Apparently, the original intention was to create a game that would frustrate people, and while being betrayed for a Baron/Kulak victory is annoying, the game doesn’t last long enough for things to devolve into Diplomacy-style meltdowns. Still I enjoyed my time with it.

Interestingly, the devs had to write in a new rule while I was there to balance out a certain aspect of the game that they hadn’t considered beforehand. What happens when the Baron has a left over 9? The rule and an expansion of it made it into the PDF linked above.

Let There Be Life

This game was actually released while I was at IndieCade and is available now from the developer’s website. It was the winner of Edge Online‘s Get Into Games Challenge 2013, which had the theme of “do no harm.” If I had to describe it, I’d call it a tree building simulator. You are given parts of branches that you then attach to a trunk or to branches larger than the branch you currently have. You do have to balance out your placement of them and how much light can get through them to the flowers below.

This is the sort of peaceful, challenge deficient, arsty-farsty non-game that critics like me are accused of irresponsibly hyping. And I’ll cop to liking it. It was peaceful, an expression of artistic play through the act of building a tree.

Meriwether

I didn’t get to check out the game itself so much as have a really in depth conversation with the developers and others checking the game out. It’s an RPG based on the travels of Lewis & Clark that puts the player in the shoes of Meriwether Lewis. The devs went out of their way to research the topic and root the game in history, which is why the conversation went so in depth. This is a part of history that I was really into back in the day and even ended up doing a semester research paper on when I was in high school. I knew an absurd amount of minute details that I asked how they were going to represent.

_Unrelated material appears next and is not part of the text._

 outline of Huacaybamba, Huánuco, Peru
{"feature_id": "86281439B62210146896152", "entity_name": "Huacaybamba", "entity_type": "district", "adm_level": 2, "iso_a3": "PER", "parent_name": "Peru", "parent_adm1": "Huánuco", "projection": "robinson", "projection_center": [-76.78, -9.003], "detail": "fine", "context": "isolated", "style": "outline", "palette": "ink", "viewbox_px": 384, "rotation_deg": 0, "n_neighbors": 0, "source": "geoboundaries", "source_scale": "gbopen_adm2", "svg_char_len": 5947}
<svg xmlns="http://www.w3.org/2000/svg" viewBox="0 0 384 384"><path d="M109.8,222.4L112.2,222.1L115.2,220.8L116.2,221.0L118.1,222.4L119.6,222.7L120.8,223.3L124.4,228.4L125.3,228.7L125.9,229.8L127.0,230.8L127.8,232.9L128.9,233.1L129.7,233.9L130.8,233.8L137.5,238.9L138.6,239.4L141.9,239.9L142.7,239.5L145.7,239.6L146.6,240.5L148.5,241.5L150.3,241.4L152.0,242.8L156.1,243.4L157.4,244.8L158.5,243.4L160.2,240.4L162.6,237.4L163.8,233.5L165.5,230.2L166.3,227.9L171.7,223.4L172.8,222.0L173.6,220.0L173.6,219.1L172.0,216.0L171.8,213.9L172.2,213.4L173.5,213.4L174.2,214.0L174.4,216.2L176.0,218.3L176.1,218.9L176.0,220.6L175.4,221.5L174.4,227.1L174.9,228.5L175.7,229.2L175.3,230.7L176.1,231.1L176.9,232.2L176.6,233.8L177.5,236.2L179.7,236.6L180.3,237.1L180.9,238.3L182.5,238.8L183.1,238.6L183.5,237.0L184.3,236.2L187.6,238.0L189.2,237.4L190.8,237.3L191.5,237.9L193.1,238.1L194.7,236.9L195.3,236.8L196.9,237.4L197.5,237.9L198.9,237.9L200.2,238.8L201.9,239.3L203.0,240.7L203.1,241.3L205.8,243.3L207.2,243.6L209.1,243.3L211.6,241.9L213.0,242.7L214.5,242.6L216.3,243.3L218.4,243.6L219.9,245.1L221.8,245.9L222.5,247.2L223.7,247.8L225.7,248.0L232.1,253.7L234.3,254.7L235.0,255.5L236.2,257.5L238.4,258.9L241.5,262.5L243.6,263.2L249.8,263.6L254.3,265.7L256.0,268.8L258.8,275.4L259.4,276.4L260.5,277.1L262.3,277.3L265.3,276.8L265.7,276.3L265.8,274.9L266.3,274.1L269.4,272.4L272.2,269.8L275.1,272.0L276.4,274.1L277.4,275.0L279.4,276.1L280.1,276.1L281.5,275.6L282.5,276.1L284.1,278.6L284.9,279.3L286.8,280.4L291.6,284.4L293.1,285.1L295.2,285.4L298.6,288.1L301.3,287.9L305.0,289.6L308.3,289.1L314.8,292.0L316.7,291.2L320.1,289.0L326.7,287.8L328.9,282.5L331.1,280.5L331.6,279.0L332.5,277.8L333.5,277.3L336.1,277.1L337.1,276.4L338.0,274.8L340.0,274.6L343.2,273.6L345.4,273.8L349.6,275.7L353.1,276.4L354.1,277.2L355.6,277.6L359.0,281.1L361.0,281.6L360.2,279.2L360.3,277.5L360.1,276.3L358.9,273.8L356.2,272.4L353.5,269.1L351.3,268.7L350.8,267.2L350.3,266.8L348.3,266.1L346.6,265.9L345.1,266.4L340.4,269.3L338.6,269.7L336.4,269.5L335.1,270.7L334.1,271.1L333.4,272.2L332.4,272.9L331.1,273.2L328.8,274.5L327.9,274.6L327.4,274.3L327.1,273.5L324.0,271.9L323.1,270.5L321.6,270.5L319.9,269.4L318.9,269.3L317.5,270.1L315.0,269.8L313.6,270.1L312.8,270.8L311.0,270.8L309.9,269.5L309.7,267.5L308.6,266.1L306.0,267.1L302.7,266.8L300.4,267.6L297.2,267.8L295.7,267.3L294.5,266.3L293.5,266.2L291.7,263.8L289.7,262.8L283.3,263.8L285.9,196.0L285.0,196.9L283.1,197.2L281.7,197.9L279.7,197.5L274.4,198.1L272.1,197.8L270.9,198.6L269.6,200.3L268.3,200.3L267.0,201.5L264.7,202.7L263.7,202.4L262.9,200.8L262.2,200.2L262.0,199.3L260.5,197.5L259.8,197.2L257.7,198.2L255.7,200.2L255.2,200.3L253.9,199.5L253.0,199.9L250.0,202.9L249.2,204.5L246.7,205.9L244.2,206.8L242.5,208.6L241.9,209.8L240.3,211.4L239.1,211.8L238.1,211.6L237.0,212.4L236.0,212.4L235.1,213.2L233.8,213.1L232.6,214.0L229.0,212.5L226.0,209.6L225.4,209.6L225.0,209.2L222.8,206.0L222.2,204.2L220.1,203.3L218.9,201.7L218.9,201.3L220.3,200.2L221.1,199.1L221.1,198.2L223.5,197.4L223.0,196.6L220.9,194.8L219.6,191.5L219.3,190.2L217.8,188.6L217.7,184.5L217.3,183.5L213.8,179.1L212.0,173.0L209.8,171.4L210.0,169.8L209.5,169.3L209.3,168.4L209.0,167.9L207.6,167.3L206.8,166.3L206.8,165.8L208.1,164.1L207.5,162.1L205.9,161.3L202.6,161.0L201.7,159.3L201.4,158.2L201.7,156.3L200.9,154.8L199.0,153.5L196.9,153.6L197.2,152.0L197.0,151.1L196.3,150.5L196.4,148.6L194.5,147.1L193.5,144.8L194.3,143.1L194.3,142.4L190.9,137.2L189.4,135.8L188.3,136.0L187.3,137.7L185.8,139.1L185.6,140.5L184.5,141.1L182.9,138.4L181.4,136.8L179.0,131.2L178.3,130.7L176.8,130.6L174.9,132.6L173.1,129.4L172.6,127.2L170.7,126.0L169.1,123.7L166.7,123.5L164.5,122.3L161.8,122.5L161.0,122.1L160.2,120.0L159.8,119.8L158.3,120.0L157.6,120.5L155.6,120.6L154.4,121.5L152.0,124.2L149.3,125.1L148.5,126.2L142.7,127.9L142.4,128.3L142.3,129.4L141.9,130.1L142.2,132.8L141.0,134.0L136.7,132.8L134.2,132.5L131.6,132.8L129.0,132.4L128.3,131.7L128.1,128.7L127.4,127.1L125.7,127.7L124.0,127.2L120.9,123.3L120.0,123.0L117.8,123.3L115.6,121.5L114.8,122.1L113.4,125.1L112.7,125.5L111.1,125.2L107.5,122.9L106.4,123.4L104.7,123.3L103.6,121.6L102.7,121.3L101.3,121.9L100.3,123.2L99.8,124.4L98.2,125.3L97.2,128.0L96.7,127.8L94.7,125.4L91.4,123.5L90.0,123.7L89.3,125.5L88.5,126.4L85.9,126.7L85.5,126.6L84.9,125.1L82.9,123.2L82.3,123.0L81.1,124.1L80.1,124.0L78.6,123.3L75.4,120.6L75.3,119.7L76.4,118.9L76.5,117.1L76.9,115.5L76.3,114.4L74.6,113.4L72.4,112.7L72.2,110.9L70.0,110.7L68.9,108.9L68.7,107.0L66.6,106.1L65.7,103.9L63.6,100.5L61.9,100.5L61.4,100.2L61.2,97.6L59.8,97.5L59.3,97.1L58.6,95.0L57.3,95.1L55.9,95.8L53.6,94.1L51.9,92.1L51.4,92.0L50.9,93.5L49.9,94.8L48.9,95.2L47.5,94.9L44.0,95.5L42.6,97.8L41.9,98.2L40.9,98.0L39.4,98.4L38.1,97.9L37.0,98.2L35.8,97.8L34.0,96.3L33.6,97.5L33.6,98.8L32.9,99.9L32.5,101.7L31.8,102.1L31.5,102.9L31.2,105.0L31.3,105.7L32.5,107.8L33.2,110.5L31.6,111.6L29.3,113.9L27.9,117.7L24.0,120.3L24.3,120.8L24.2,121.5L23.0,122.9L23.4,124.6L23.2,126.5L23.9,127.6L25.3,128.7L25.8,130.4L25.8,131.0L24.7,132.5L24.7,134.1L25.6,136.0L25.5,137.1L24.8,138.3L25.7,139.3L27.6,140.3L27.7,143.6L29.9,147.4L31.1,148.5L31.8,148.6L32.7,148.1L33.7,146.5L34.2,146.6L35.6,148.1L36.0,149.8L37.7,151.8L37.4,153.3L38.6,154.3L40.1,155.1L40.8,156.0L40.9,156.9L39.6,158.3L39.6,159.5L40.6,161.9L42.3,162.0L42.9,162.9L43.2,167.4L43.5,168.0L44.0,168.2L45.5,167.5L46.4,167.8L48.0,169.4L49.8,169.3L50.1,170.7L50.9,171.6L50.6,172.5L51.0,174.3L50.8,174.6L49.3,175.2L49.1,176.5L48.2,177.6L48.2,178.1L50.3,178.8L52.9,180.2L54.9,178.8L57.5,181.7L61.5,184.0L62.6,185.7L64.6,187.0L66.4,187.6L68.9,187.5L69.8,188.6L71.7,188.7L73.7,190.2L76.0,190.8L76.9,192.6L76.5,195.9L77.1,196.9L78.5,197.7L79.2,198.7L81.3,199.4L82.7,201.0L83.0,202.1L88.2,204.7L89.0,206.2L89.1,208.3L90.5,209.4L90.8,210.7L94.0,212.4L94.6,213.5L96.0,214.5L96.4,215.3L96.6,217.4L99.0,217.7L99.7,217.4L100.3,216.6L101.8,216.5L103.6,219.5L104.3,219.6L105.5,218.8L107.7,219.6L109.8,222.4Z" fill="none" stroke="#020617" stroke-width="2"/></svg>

I found that more interesting than how they were going to implement basic game elements like shooting for hunting and relationship/leadership stats. For instance, many of the NPCs along the journey are real people that will have significance in the the story along the famous route. Not all of them, of course, there will always be a need for red shirts as long as there is a player in charge. As for real people, York will be included in the game, which was the first question that I asked. The developers told me that they aren’t shying away from the reality that William Clark had a slave named York, who for all intents and purposes was treated as an equal on the expedition, but who was forced to return to his bonds upon their return. Through various story moments, this arc will be played through, and ultimately Clark will ask what to do about the “York situation” upon returning to Missouri. You can’t change history, merely put in your final say on the complex situation.

I also asked about various events that occurred during the trip, like the time that the two had to translate four languages to simply speak with the Shoshone Chief or the various incidents with grizzlies or the canoeing escape or the time that the Indians first met York. Some of the events made it in, some of the events will be representative of the history (but not in the exact same place), and some had to be left out.

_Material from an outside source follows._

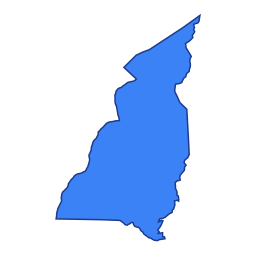 outline of Jaguaribara, Ceará, Brazil
{"feature_id": "56859067B84152218297204", "entity_name": "Jaguaribara", "entity_type": "district", "adm_level": 2, "iso_a3": "BRA", "parent_name": "Brazil", "parent_adm1": "Ceará", "projection": "orthographic", "projection_center": [-38.522, -5.579], "detail": "fine", "context": "isolated", "style": "filled", "palette": "blue", "viewbox_px": 256, "rotation_deg": 0, "n_neighbors": 0, "source": "geoboundaries", "source_scale": "gbopen_adm2", "svg_char_len": 2476}
<svg xmlns="http://www.w3.org/2000/svg" viewBox="0 0 256 256"><path d="M199.9,15.4L183.7,27.1L149.4,49.6L142.5,52.2L136.2,55.2L123.9,67.4L136.4,79.0L135.0,80.3L133.4,81.2L129.7,81.9L127.7,82.5L126.5,83.4L124.6,84.9L122.7,86.1L121.4,87.4L119.4,88.0L117.9,88.9L116.2,91.0L115.7,93.1L114.9,95.3L115.1,97.6L115.0,101.3L115.4,103.9L116.6,106.6L118.0,115.0L118.9,117.5L119.4,120.5L117.2,120.8L115.1,120.9L113.5,121.4L111.5,121.7L109.0,122.1L106.5,123.3L104.4,125.7L102.8,127.4L101.0,128.9L99.9,130.4L98.2,132.0L98.1,134.6L97.0,136.8L96.0,138.6L94.1,140.3L93.0,142.1L92.4,144.4L91.4,147.1L91.3,149.5L90.3,152.3L88.9,155.3L89.3,157.8L89.7,159.8L89.3,161.6L88.5,164.4L87.8,166.8L86.7,168.6L85.4,171.1L83.3,172.0L81.5,173.1L79.2,173.6L77.4,174.0L75.8,174.8L74.2,176.1L72.9,178.1L71.6,179.2L70.6,180.5L69.7,181.9L68.5,183.5L68.1,185.5L67.3,187.5L65.7,189.1L64.5,190.4L62.9,191.8L61.9,193.7L61.5,196.2L61.2,198.1L61.6,200.0L61.3,201.8L60.2,203.9L59.2,205.9L58.0,208.3L57.3,210.9L56.7,213.4L56.6,216.1L56.1,218.9L101.5,219.7L119.8,220.4L121.6,221.5L123.3,222.8L125.1,224.6L127.0,225.2L128.6,224.3L130.1,223.5L131.5,222.4L133.2,222.7L133.7,224.8L134.8,226.3L136.4,226.9L138.7,227.5L139.9,228.6L140.6,230.4L142.7,232.0L143.9,234.0L145.4,235.2L147.1,236.3L148.7,237.7L150.4,238.0L151.9,238.9L153.9,240.1L155.6,240.4L157.6,240.6L159.5,239.5L161.8,239.3L165.0,238.7L164.4,236.8L162.7,236.8L162.6,235.2L162.6,232.7L160.1,233.2L158.2,233.4L159.2,231.9L157.8,229.8L159.4,227.9L160.6,226.1L161.7,223.8L162.9,220.8L161.2,220.5L158.5,221.8L159.7,218.8L162.4,218.5L165.0,217.4L166.9,215.8L169.2,213.9L172.1,212.4L172.3,210.0L173.6,209.1L174.1,207.4L174.9,204.9L174.6,200.9L177.1,200.2L178.6,201.1L178.8,199.5L178.5,197.9L178.3,196.0L176.8,195.0L177.1,192.9L176.8,191.3L176.1,189.8L175.4,187.9L175.5,186.2L175.3,184.7L175.1,182.9L176.9,180.9L178.6,180.6L180.2,180.1L179.8,177.7L180.1,175.3L181.8,173.3L184.3,170.4L184.5,168.7L184.7,166.8L186.1,165.2L184.1,162.8L184.4,161.2L185.2,159.7L187.6,157.8L189.2,154.6L188.3,136.3L186.8,109.3L179.9,102.6L176.4,94.8L175.4,92.9L174.7,91.4L174.8,89.6L175.5,84.2L179.2,83.6L181.7,82.6L182.7,80.3L183.6,78.4L185.7,76.8L186.6,73.5L187.9,72.5L189.2,71.4L189.4,69.2L190.2,67.1L190.4,64.8L190.2,63.1L189.8,61.3L190.1,58.7L191.3,56.4L186.0,47.6L185.8,45.4L185.5,43.5L187.1,42.5L189.5,41.0L192.8,37.6L192.3,35.3L193.6,33.5L194.7,31.7L193.6,29.7L194.5,27.4L193.8,25.7L193.9,24.1L197.9,22.9L199.0,21.2L199.9,15.4Z" fill="#3b82f6" stroke="#1e3a8a" stroke-width="1.5"/></svg>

About half of the game is about exploration, and the other half is played out through dialogue. And through all of it the morality of the explorers is a resource that needs to be balanced and managed. Party members will desert if things get too bad. It also is possible for a member to go MIA.

Meriwether begins with Lewis talking to Thomas Jefferson as he is briefed on his mission. This conversation will be expanded on in flashbacks as the game goes on. From that point forward, the game seeks to put you in the man’s shoes and travel the length of an unexplored continent. The player will have to make the tough choices that the two explorers did and negotiate with both the terrain and the tribes along the way. It is an educational game, but not one that wants to hit you over the head with facts. It wants you to understand the time by placing you in this world to live in and make mistakes in as only a video game can. The history fan in me is squealing with delight.